LAUREL COUNTY, Ky. —
Let me tell you a little about my friend Candice Pace. We were sitting in the fountain square the other day and she was telling me about how she had driven to Pikeville, where she’s from, to visit with her mom. Along the way, deep in McCreary County, she passed three turtles that were crossing the road.
So Candice Pace stopped the car three times and picked up the turtles to help them across. Each time, she would turn them over to make sure their shells hadn’t been cracked. She discovered that the last turtle she encountered had indeed been injured. “Smooshed” would probably be the word most people would use to describe the poor creature, but Candice, who is a veterinarian, looked at the reptile and decided she could save it.

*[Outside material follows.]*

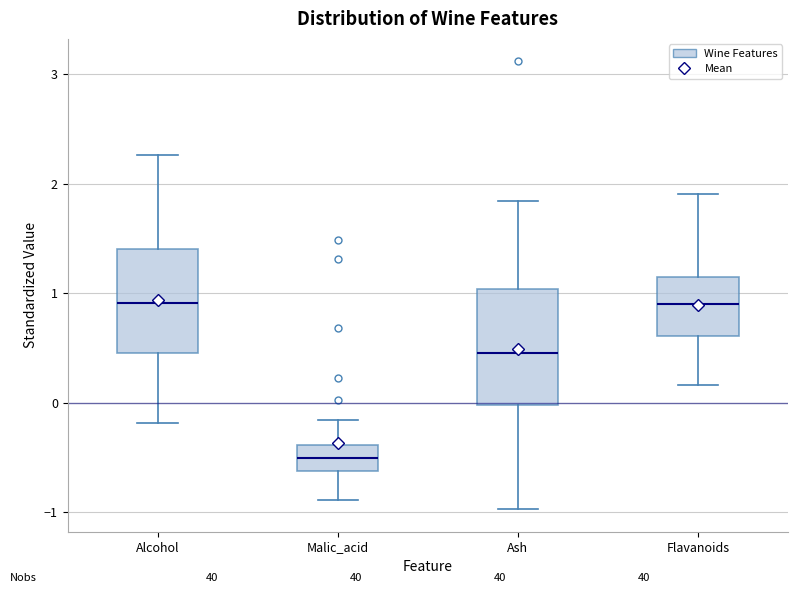

Reading left to right, read every box against the y-axis: the position of its median line, the range the box covers, and the ends of its whiskers. The values are not printed on the chart, so give them approximately, as read against the axis.

Alcohol: median 0.9, box 0.5 to 1.4, whiskers -0.2 to 2.3
Malic_acid: median -0.5, box -0.6 to -0.4, whiskers -0.9 to -0.2
Ash: median 0.5, box 0.0 to 1.0, whiskers -1.0 to 1.8
Flavanoids: median 0.9, box 0.6 to 1.2, whiskers 0.2 to 1.9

So she put the turtle in her car and made her way to Pikeville. When she got home, she went to work. She called a vet friend of hers and bought some antibiotics and painkillers. Then she injected the thing with the medicine, all the while deftly avoiding his snapping jaws as he vigorously tried to amputate her finger.
By the time we caught up, she was on day 2 of the turtle’s medical regimen.
“I’m hopeful,” she said. “I think sepsis would have set in by now. If we can make it to 72 hours I think we’re in the clear.”
I sat back on the park bench and marveled over the fact that this simple story contained the character of Candice Pace. First off, what percentage of people would have even stopped the car on a busy highway, never mind three times? Of that percentage, how many would decide to treat the injured? Two percent? 1?
But my friend Candice Pace did.
More than demonstrating her nurturing side though, it was the way in which she told the story. There was no self-promotion in it or self-aggrandizement, no, “I saved a turtle yesterday, what the hell have you done?” If anything, she gently chastised herself for her effort. She bit into her sandwich and laughed.